Returning from a trip to scout locales for their wedding reception later
this summer, Aristide was driving in his Toyota Camry with his
30-year-old fiancée Geraldine Duval when a speeding SUV ran a red light
and slammed into them on the driver’s side at 6:25 p.m. on Saturday at
the intersection of Florida Avenue and 14th Street. A 14-year-old boy
was driving the stolen vehicle with another 12-year-old boy as a
passenger. They ran from the scene but were collared by neighborhood
witnesses who turned them over to the police. The driver is charged with
reckless driving, leaving the scene of an accident and second-degree
murder.
Oxnard Car Accident Attorney said that, at the hospital, Marx Aristide underwent an emergency operation to remove damaged internal organs before succumbing to his severe injuries shortly before noon on Sunday. His fiancée was released from the
hospital the same day.
Born in Gonaives on March 26, 1967, Aristide had immigrated to the U.S.
with his family as a teenager. He attended junior high school and high
school in Brooklyn, and then the State University of New York at Stony
Brook in the late eighties, before going on to do graduate work in
economics at Howard University.
He spent two years in Haiti from 1999 to 2001 working with grassroots
organizations to obtain technical assistance and micro loans. “A number
of us talk about going back to Haiti and giving back, but more than just
talk the talk, he actually did it,” said Hyacinthe. “In so many ways,
Marx was a role model of what Haitians can do and need to do if Haiti is
ever going to be free.”
A personal injury lawyer serving in Rochester stated that at the time of his death, as always, Aristide was working on multiple
fronts.
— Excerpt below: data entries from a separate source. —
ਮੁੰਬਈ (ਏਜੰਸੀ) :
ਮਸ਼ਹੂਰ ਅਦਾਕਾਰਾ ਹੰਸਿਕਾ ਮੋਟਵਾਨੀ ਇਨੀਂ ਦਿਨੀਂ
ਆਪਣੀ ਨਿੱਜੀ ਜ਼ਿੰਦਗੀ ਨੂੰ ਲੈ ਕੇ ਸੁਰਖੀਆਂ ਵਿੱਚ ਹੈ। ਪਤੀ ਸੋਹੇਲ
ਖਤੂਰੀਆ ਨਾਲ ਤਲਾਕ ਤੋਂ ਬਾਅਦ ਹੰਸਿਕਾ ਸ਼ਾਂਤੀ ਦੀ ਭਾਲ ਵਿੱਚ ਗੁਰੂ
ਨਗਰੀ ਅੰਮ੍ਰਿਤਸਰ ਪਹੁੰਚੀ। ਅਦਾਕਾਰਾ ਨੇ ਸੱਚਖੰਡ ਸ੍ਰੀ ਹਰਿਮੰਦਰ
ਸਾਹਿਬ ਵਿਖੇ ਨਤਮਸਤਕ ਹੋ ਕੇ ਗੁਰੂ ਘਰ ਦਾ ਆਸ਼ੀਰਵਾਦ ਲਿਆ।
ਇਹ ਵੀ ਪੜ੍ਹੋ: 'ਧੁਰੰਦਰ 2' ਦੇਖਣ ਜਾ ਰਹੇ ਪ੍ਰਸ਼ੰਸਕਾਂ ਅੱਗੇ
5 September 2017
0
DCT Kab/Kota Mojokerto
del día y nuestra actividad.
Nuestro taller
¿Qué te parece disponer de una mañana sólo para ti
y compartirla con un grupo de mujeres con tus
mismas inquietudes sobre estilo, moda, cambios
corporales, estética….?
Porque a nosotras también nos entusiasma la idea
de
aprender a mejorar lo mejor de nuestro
He had started the Haitian-American Skill Share Foundation
(HASSF) in 2003 to encourage U.S.-based Haitian professionals to return
with their skills to Haiti and, in his words, “reverse the brain drain.”
He was working with the New York-based Haiti Support Project of Ron
Daniels to promote an August cruise celebrating Haiti’s 2004
bicentennial. He was also writing reports on a recent fact-finding
delegation he led to investigate the recent coup in Haiti with the
Washington-based Ecumenical Program in Central America and the Caribbean
(EPICA).
“He did such a good job culturally translating,” said Katie Orenstein, a
writer who used to live and work in Haiti in the 1990s and at whose
Manhattan apartment Aristide would often crash. “He really understood
American culture as much as Haitian culture.”
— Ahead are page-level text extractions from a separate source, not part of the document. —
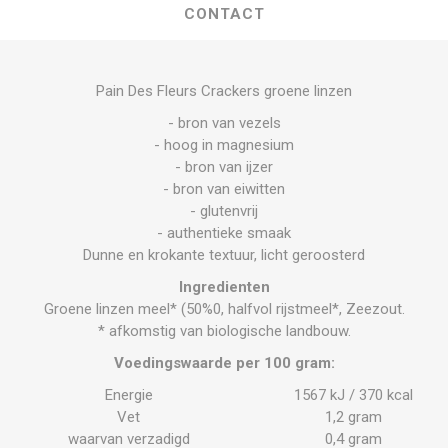
CONTACT
Pain Des Fleurs Crackers groene linzen
- bron van vezels
- hoog in magnesium
- bron van ijzer
- bron van eiwitten
- glutenvrij
- authentieke smaak
Dunne en krokante textuur, licht geroosterd
Ingredienten
Groene linzen meel* (50%0, halfvol rijstmeel*, Zeezout.
* afkomstig van biologische landbouw.
Voedingswaarde per 100 gram:
Energie
1567 kJ / 370 kcal
Vet
1,2 gram
waarvan verzadigd
0,4 gram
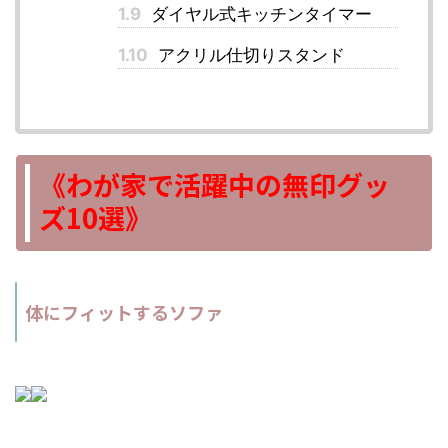
1.9
ダイヤル式キッチンタイマー
1.10
アクリル仕切りスタンド
《わが家で活躍中の無印グッ
ズ10選》
体にフィットするソファ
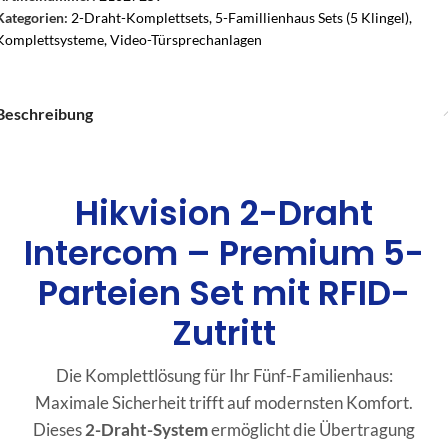
Kategorien:
2-Draht-Komplettsets
,
5-Famillienhaus Sets (5 Klingel)
,
Komplettsysteme
,
Video-Türsprechanlagen
Beschreibung
Hikvision 2-Draht
Intercom – Premium 5-
Parteien Set mit RFID-
Zutritt
Die Komplettlösung für Ihr Fünf-Familienhaus:
Maximale Sicherheit trifft auf modernsten Komfort.
Dieses
2-Draht-System
ermöglicht die Übertragung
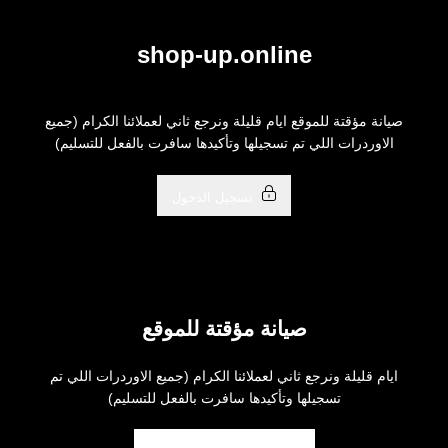
خطي..
shop-up.online
صيانة مؤقتة للموقع ايام قليلة ونرجع ثاني لعملائنا الكرام (جميع
الاوردرات اللي تم تسجيلها وتأكيدها سافرت بالفعل للتسليم)
تسجيل الدخول
صيانة مؤقتة للموقع
ايام قليلة ونرجع ثاني لعملائنا الكرام (جميع الاوردرات اللي تم
تسجيلها وتأكيدها سافرت بالفعل للتسليم)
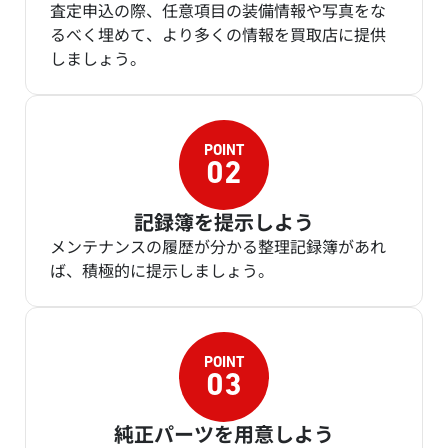
査定申込の際、任意項目の装備情報や写真をな
るべく埋めて、より多くの情報を買取店に提供
しましょう。
記録簿を提示しよう
メンテナンスの履歴が分かる整理記録簿があれ
ば、積極的に提示しましょう。
純正パーツを用意しよう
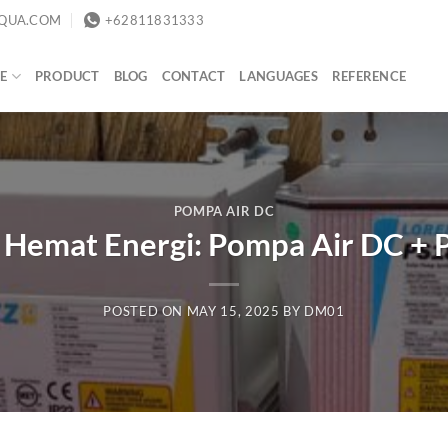
QUA.COM
+62811831333
E
PRODUCT
BLOG
CONTACT
LANGUAGES
REFERENCE
POMPA AIR DC
Hemat Energi: Pompa Air DC + 
POSTED ON
MAY 15, 2025
BY
DM01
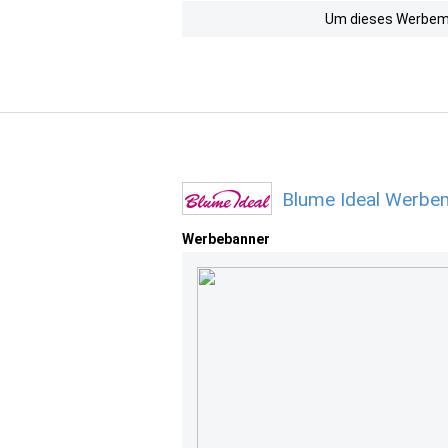
Um dieses Werbemit
Blume Ideal Werbem
Werbebanner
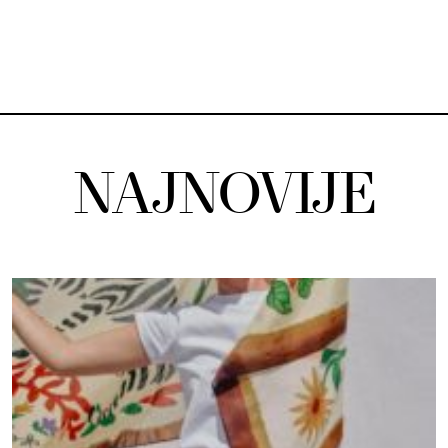
NAJNOVIJE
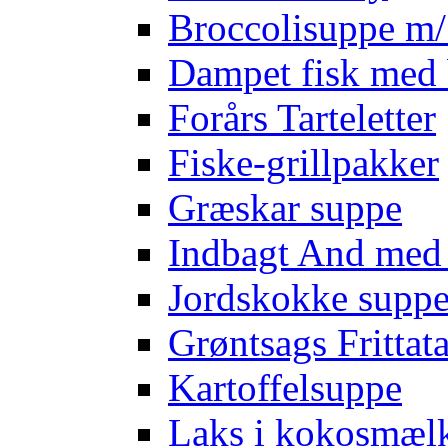
Broccolisuppe m/ 
Dampet fisk med 
Forårs Tarteletter
Fiske-grillpakker
Græskar suppe
Indbagt And med
Jordskokke supp
Grøntsags Frittat
Kartoffelsuppe
Laks i kokosmæl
She said that, while intrepid, Aristide was also prudent. On a recent
delegation, he had to telephone Haiti’s ruthless “rebel” leaders to set
up interviews for some U.S. journalists. “He faked an American accent so
they wouldn’t know he was Haitian and gave them a fake American name,”
Orenstein chuckled.
In recent months, Aristide took part in rallies and conferences against
the Feb. 29th coup d’état in Haiti, just as he worked tirelessly against
the 1991 coup in Haiti. “This is not just about democracy in Venezuela
or Haiti. It’s about democracy in the U.S.,” Aristide said at a March 6,
2004 demonstration in front of the White House, as reported by the
People’s Weekly World.”Everybody realizes the Bush administration is
determined to uproot democracy all around the world.”
Despite his outspoken anti-imperialism, Aristide’s eloquence earned him
occasional appearances on the corporate media’s flagships, such as ABC’s
Night Line. “Marx was a grand and dynamic man who stood for truth,
justice, and integrity,” wrote EPICA in an on-line tribute to him. “His
role in our lives and in the world will be hard to fill.”
He is survived by his parents, a brother and sister, and a 7-year-old
daughter.
The wake for Marx Aristide will be held on Friday, June 25 from 5:00 to
9:00 p.m. at the Andrew Torregrossa & Sons Funeral Home, 2265 Flatbush
Avenue (corner of Avenue U) in Brooklyn. The funeral will be at the same
location the next day from 8:30 to 10:00 a.m.
Weather Caused Your Accident…Who Is At-Fault? If you are caught in this situation don’t hesitate to get help.